### Source passage
+++++

This arm business is a signature trick of Louis’s, I’ve found.  Louis is actually fond of ballet vocabulary, but his means of conquering its sometimes academic effect is to use the arms and head in an upward shout of exultant energy.  This is so characteristic of Louis’s work that when I came into a rehearsal for Make a Change recently, I found Tanya, a dancer who at that point had only rehearsed with Louis a few times, reviewing material with another dancer and reminding, ”That leap is with Louis arms.”

But back to our modified ballerina who has just done the spectacular leap.  “Gooood . . . that’s good” Louis murmurs.  Pause.  Long squint.  Long pause.  “Can you do that again and play a trumpet at the top of the leap?”

I am kidding about the trumpet.  But the essence is accurate.  Added to the first simple request, just when the dancer might be caught off-guard by Louis’s reassuring hum of “Good,” comes a challenge to do something the person has possibly never done before and probably never expected to do on a stage.  Working with Louis, you learn to revel in the quick laugh of shock and then “go for it.”  Trust is indispensable in this process.

+++++

### Supplied data

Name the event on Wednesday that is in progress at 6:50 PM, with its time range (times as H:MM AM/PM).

+++++

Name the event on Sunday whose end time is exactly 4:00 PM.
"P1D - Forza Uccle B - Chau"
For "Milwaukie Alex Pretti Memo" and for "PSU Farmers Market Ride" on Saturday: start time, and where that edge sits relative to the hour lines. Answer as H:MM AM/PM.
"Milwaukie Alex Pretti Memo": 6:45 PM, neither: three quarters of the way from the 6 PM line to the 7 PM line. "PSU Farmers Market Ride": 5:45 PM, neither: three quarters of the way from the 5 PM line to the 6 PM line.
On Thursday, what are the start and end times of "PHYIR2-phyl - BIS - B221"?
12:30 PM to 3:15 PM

+++++

### Directions for this task
How would the passage about rehearsing with Louis go on after its last sentence? Write the next part. The items have nothing to do with the passage about rehearsing with Louis.

### Response to the task
After the “trumpet” scene will follow the putting together of one small phrase of non-stop, nearly frenzied movement. It will be triple-high energy and slightly flashy, and we will repeat it endlessly as Louis squints and refines details.  The next day we will not be able to walk up stairs or sit down.  At the end of the 2-1/2 hour rehearsal, when some choreographers would have set at least five minutes of constant movement, we have the dance equivalent of the 100-meter dash and lots of walking around.  Are we worried?  Not a bit.  Besides appreciating the luxury of not being pressured to learn excessive material quickly, anyone who has worked with Louis has come to trust him entirely; by the performance (though perhaps not much before), we’ll have a finished piece, and it will all work theatrically.  At the next rehearsal, Louis will claim, in partial truth, not to remember most of what was set.  But at the change of one detail, he’ll cry out, “Didn’t you twirl that trumpet when you picked it up last time?”

Rehearsals will continue, a bit muddled, with thinking periods, and lots of squinting, and refreshing laughter, and eventually, almost magically, there will be a full piece.  The completion of this stage is like the magic button on the pinball machine.  Louis is catapulted to the “polishing” stage.  Suddenly he is like a firecracker or the embodiment of an exclamation point, his arms shooting out right, left, up, as his voice punctuates, “Bop!  Vap!  MOVE, people.  Make us love you!”  And here we are at the core.  Louis is not a choreographer enmeshed in movement studies.  His choreography sets out to communicate. His movements speak.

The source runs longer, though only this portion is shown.